Prison reforms have placed a new emphasis on education and rehabilitation, recognising the importance of investing properly in preparing people to return to society and get their lives back on track. Around three hundred companies have signed a pledge to ‘ban the box’, to ensure people with criminal records – a staggering one in three Americans – have a fair chance at employment.

Although thwarted by conservative Republicans in many other areas of reform, Obama succeeded in building a strong political consensus for much of his justice reform agenda. Even traditionally ‘red states’ like Texas managed to make lasting changes, reducing prison sentence lengths as part of ‘justice reinvestment’ schemes to plough savings made from shorter custodial terms back into substance abuse and family support programmes.

The road ahead

There was a limit, however, to the extent of Republican support that Obama’s administration could secure for sentencing reform; and more recent reform initiatives have been blocked or shelved. These proposals would have seen mandatory minimum sentences for some non-violent drug offences cut (Smarter Sentencing Act 2014 and subsequent more limited versions of it). In calling on the next administration not to shirk the task of further reform, Obama highlights the degree to which punitive drug sentencing policies have disproportionately impacted poorer communities and those struggling with racial inequality and drug dependency.
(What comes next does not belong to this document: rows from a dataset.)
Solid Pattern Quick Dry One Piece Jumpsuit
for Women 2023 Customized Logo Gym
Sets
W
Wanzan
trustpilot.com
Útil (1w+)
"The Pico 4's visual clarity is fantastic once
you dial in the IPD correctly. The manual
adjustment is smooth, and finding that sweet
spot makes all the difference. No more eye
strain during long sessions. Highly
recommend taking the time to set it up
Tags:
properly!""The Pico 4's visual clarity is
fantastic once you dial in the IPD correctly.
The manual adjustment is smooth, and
Calling for America’s ‘tragic opioid epidemic’ to be re-characterised as a public health problem rather than one requiring a criminal justice response, the President notes that four out of every five first-time heroin users in the USA transitioned from misuse of prescription drugs. Another key challenge Obama identifies is to confront the racial bias in the policies of harsher law enforcement and longer prison sentences still seen in America today. For example, while levels of drug use do not vary significantly by race or ethnicity, African American arrest and conviction rates for drug crimes are significantly higher.

Understanding and reducing the resort to imprisonment

ICPR is engaged in a new international research project looking at trends and patterns of imprisonment in the USA and nine other contrasting jurisdictions across all five continents. The project asks what transferable lessons for reducing resort to imprisonment can be learnt from the ten jurisdictions’ differing approaches to, and experiences of, criminal justice. America’s recent history surely offers lessons too important to ignore.